Mark Davey, Executive VP at FIS, said that this is the first time a that an existing UK bank has taken the decision to move its entire banking platform to an external provider.

“It is very rare to see a bank that is moving all of its system lock stock and barrel onto a new platform and environment,” he told Computerworld UK. “Normally banks do this one solution or product at a time.”

He added: “In the UK market place there is really no bank of the scale of Sainsbury’s that has ever outsourced the running and the support of these applications ever before.”

However, Sainsbury’s Bank is not the first of any UK bank to outsource the running of its core banking systems using off-the-shelf software. Start-up Metro Bank also outsourced the delivery of its systems through Niu Solutions, running a core banking system from Temenos, and major banks have looked to external providers for elements of their banking IT.  MetroBank chief executive Craig Donaldson previously said that the outsourcing of the bank’s IT was “crucial” to it becoming the first new entrant to the UK high street in 100 years.

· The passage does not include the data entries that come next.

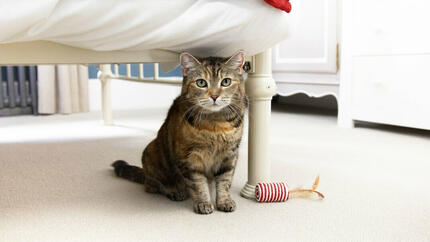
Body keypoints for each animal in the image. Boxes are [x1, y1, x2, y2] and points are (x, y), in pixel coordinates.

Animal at [111, 50, 245, 214]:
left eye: (226, 82)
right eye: (201, 83)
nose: (214, 96)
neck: (215, 124)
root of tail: (145, 173)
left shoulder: (230, 155)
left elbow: (225, 180)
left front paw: (224, 201)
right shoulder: (189, 157)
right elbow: (198, 184)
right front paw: (203, 203)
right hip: (151, 152)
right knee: (153, 186)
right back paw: (175, 191)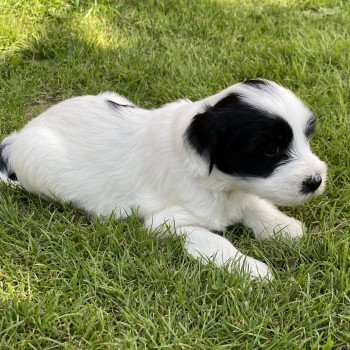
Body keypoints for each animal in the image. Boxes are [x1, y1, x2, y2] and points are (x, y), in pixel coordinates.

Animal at [0, 78, 328, 278]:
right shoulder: (166, 223)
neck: (216, 183)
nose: (315, 181)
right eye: (270, 149)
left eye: (306, 136)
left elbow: (254, 204)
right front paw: (253, 270)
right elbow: (214, 240)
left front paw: (283, 227)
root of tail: (21, 135)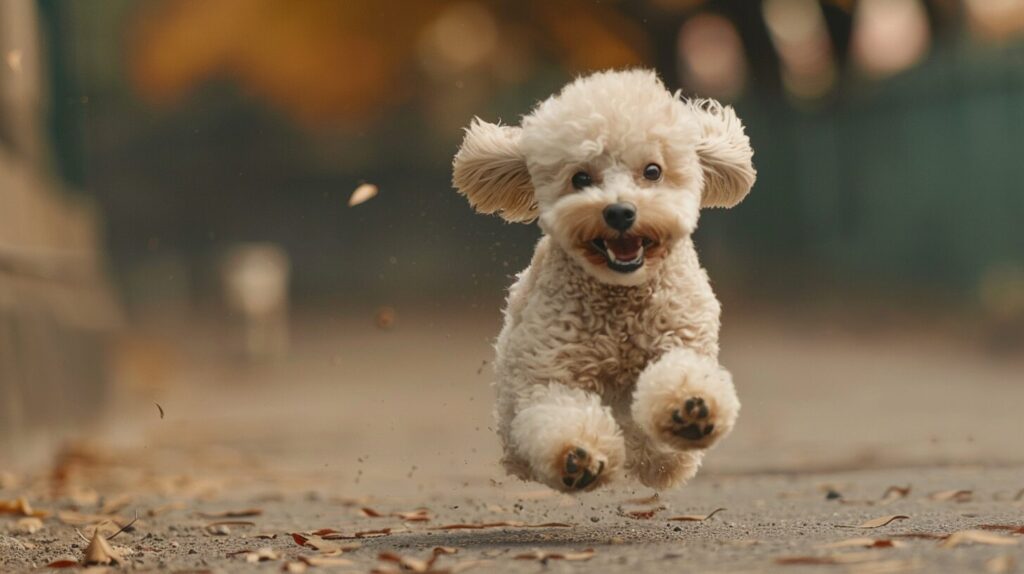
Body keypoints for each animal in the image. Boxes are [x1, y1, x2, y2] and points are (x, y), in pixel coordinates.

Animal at [452, 65, 757, 487]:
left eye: (652, 171)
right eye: (581, 178)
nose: (619, 212)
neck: (621, 301)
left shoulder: (682, 339)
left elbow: (682, 376)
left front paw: (690, 410)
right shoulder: (549, 373)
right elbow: (556, 412)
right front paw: (577, 456)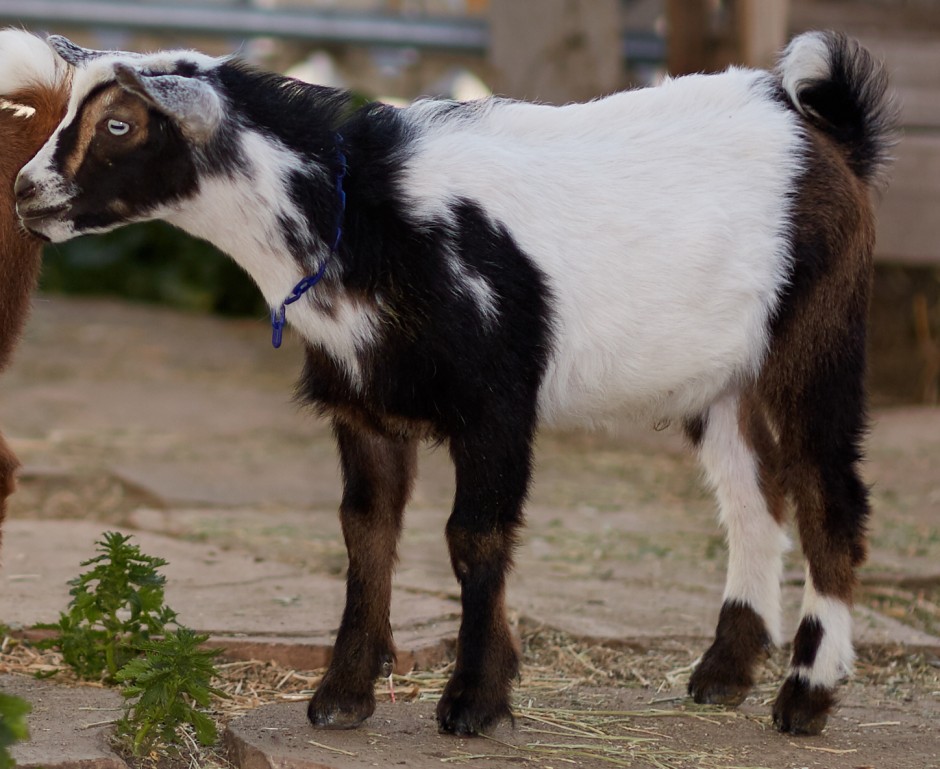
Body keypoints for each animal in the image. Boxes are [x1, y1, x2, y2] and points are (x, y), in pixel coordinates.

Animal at [15, 31, 898, 736]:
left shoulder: (496, 404)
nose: (26, 192)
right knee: (754, 501)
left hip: (817, 342)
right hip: (720, 376)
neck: (363, 214)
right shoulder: (365, 409)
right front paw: (343, 695)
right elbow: (365, 533)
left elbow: (473, 538)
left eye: (120, 124)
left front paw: (474, 700)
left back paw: (806, 696)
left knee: (829, 501)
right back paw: (722, 676)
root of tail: (824, 132)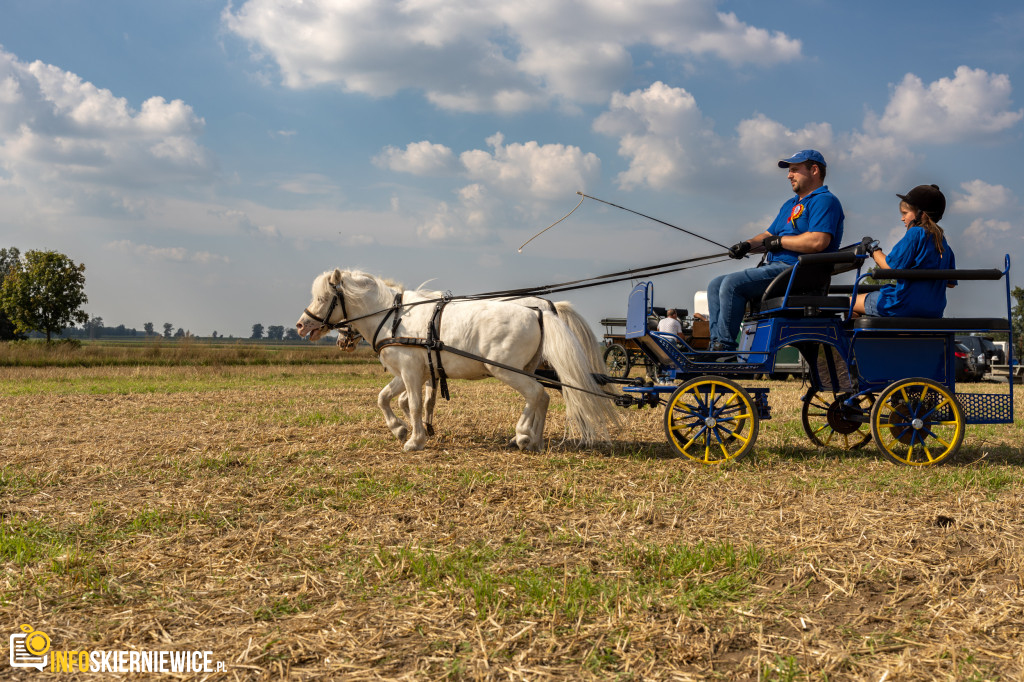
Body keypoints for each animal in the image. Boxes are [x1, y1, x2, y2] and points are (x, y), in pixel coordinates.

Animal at [292, 266, 618, 450]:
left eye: (322, 298)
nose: (300, 325)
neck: (394, 318)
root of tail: (539, 310)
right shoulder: (408, 372)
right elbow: (384, 398)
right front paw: (400, 429)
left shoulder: (412, 373)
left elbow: (413, 404)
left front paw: (415, 439)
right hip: (525, 369)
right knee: (542, 398)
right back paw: (533, 439)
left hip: (508, 371)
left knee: (537, 395)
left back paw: (525, 435)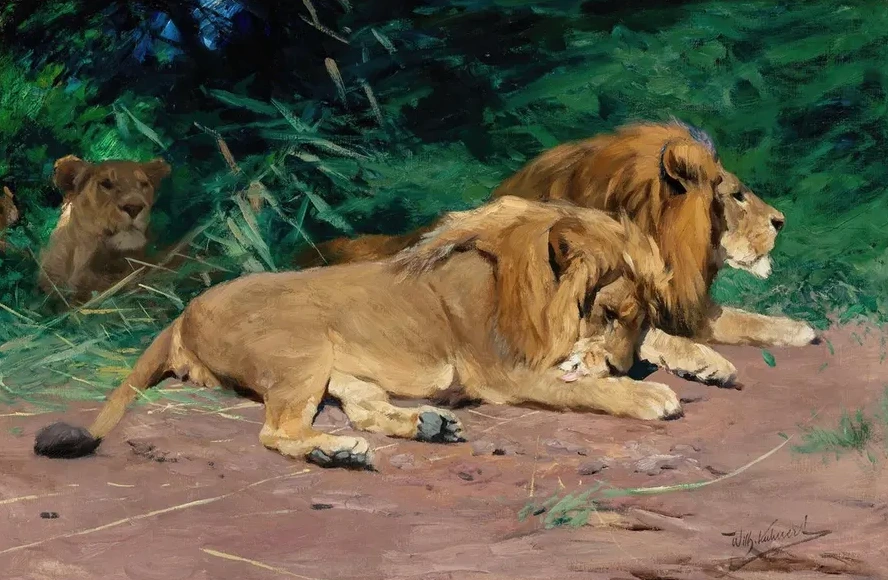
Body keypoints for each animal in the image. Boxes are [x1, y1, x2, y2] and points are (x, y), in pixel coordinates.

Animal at [34, 199, 681, 471]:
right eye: (611, 313)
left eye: (643, 318)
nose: (623, 366)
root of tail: (182, 313)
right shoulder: (502, 373)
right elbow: (582, 386)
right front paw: (646, 393)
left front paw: (669, 363)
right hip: (301, 345)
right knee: (277, 431)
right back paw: (337, 452)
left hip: (333, 366)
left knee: (365, 410)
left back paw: (425, 425)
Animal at [294, 120, 818, 386]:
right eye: (736, 195)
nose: (782, 221)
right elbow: (646, 333)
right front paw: (709, 362)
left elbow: (740, 317)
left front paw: (797, 328)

For Sainsbury’s Bank though the challenge is moving from Lloyds existing infrastructure into the outsourced environment of FIS, an operation that is expected to take up to 42 months, following a year of preparations under a non-disclosure agreement with Sainsbury’s.

According to Davey the lengthy period of transition is necessary to avoid any disruption to the bank’s customers during the difficult process of migrating away from Lloyds’ legacy systems.

“Like any situation where you are moving from one system to another these things are complex and difficult and require an incredible amount of planning and execution, particularly if you don’t want to disrupt business operations which are a critical part of protecting the brand reputation of these organisations.”